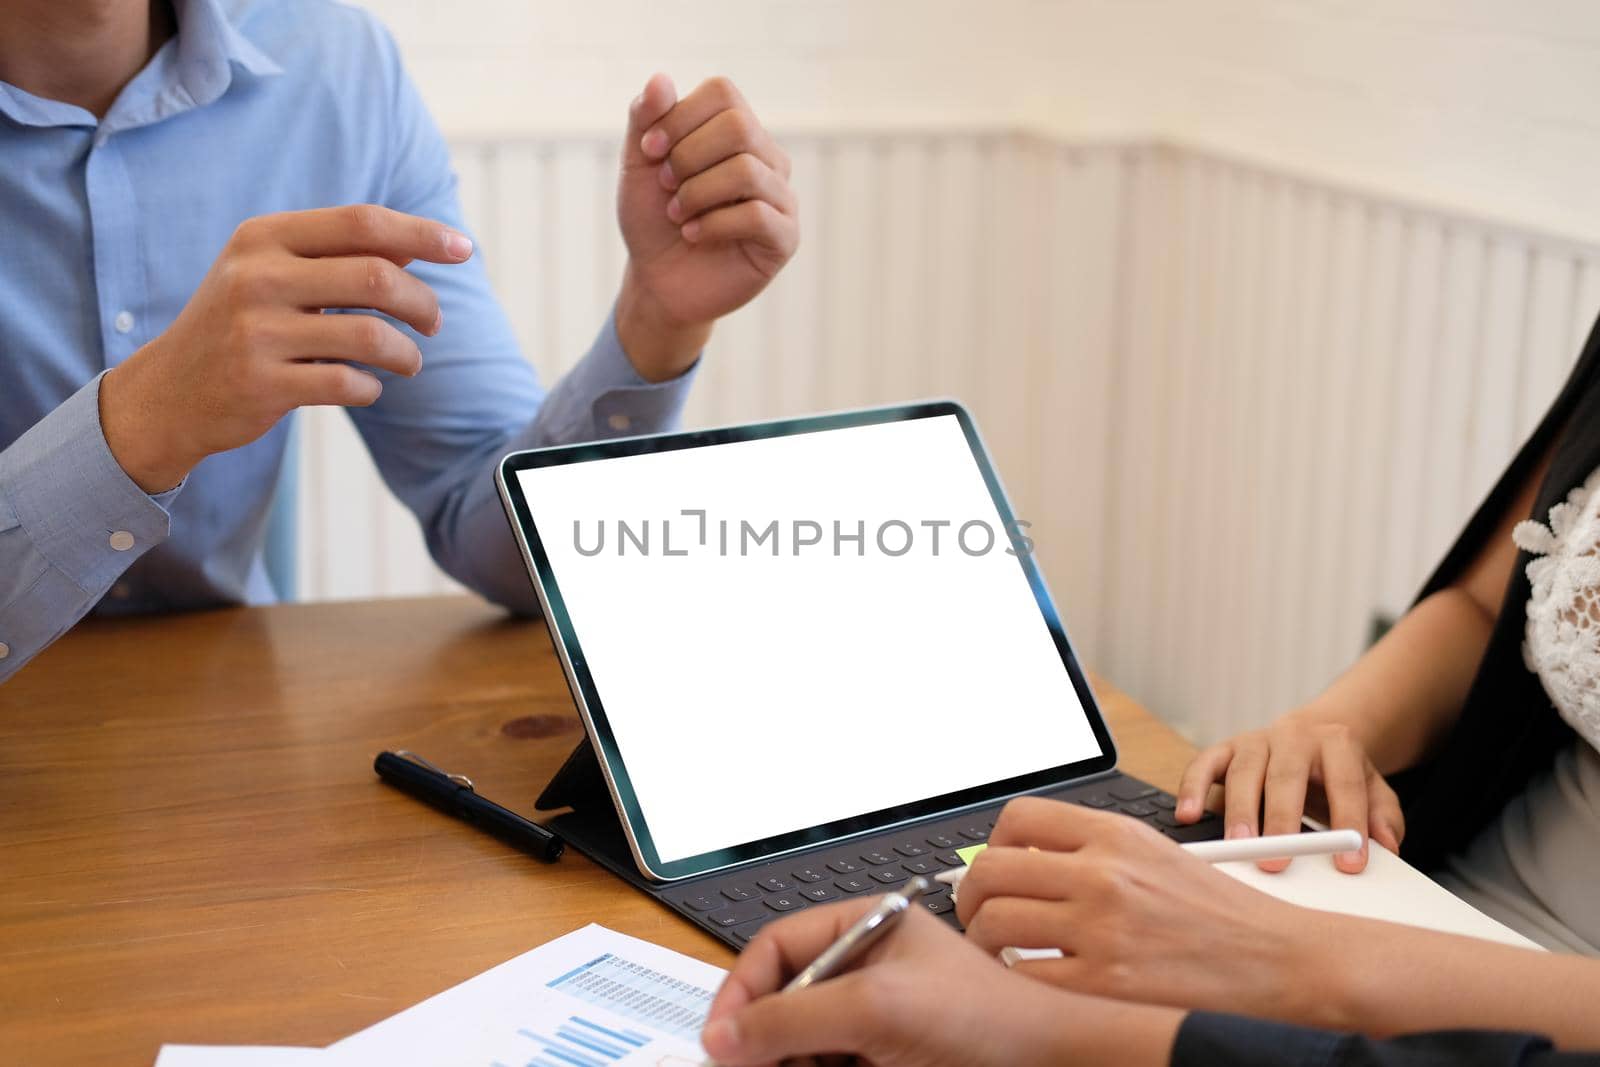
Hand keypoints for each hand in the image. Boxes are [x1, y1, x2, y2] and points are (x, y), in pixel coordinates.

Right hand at [100, 205, 471, 491]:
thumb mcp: (273, 273)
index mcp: (264, 237)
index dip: (422, 234)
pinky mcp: (261, 384)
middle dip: (423, 304)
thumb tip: (420, 247)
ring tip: (409, 361)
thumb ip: (336, 256)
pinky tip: (367, 386)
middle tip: (433, 323)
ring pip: (370, 335)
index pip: (362, 223)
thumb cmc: (242, 324)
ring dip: (406, 353)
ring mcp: (256, 331)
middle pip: (376, 277)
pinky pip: (348, 383)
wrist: (168, 392)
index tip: (464, 248)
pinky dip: (372, 388)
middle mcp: (256, 276)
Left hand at [613, 73, 798, 381]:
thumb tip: (661, 79)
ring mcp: (781, 197)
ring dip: (697, 194)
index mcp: (737, 131)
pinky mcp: (785, 237)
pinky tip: (693, 235)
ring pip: (746, 170)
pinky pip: (757, 215)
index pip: (723, 94)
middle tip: (666, 187)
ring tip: (677, 215)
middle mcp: (766, 157)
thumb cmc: (653, 220)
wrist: (658, 281)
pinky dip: (713, 224)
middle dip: (688, 157)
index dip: (679, 117)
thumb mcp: (638, 165)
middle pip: (738, 126)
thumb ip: (645, 119)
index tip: (649, 151)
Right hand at [702, 898, 1181, 1066]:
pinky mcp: (886, 1057)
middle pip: (782, 998)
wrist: (1046, 1062)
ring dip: (793, 1060)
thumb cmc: (988, 1017)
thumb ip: (793, 1017)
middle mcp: (867, 967)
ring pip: (802, 1041)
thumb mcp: (876, 1007)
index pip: (776, 947)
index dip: (741, 989)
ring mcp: (877, 1017)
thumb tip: (726, 1035)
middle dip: (765, 1035)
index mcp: (865, 927)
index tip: (720, 1037)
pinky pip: (831, 1063)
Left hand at [956, 797, 1337, 1026]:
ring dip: (984, 938)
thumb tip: (1024, 855)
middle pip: (991, 871)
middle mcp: (1102, 873)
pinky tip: (1030, 974)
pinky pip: (1025, 973)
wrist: (1275, 957)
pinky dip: (1016, 975)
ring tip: (998, 947)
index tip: (995, 866)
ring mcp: (1101, 927)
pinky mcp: (1105, 980)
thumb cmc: (1216, 909)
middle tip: (978, 912)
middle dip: (970, 895)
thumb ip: (1090, 849)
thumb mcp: (1152, 853)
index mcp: (1114, 834)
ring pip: (995, 922)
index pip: (1016, 818)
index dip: (993, 844)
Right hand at [1175, 709, 1404, 872]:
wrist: (1312, 733)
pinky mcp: (1225, 748)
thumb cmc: (1338, 772)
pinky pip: (1203, 763)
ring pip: (1243, 771)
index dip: (1349, 823)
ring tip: (1238, 846)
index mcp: (1336, 743)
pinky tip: (1187, 815)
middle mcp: (1293, 736)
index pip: (1345, 783)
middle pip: (1286, 776)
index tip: (1349, 864)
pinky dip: (1191, 788)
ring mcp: (1255, 740)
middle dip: (1281, 819)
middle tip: (1277, 860)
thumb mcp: (1373, 788)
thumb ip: (1383, 816)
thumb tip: (1387, 845)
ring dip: (1238, 811)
======
Scan the preceding listing for the string "hand" and copy every line where it occurs.

Hand keypoints for each hand in the image. Boxes are [x1, y1, x2, y2] and points are (x, y), in pixel coordinates.
Right hand at [100, 205, 471, 491]:
Left hand at [613, 73, 798, 381]:
Right hand at [702, 898, 1181, 1066]:
Left hand at [956, 797, 1337, 1026]:
Right hand at [1175, 709, 1404, 872]:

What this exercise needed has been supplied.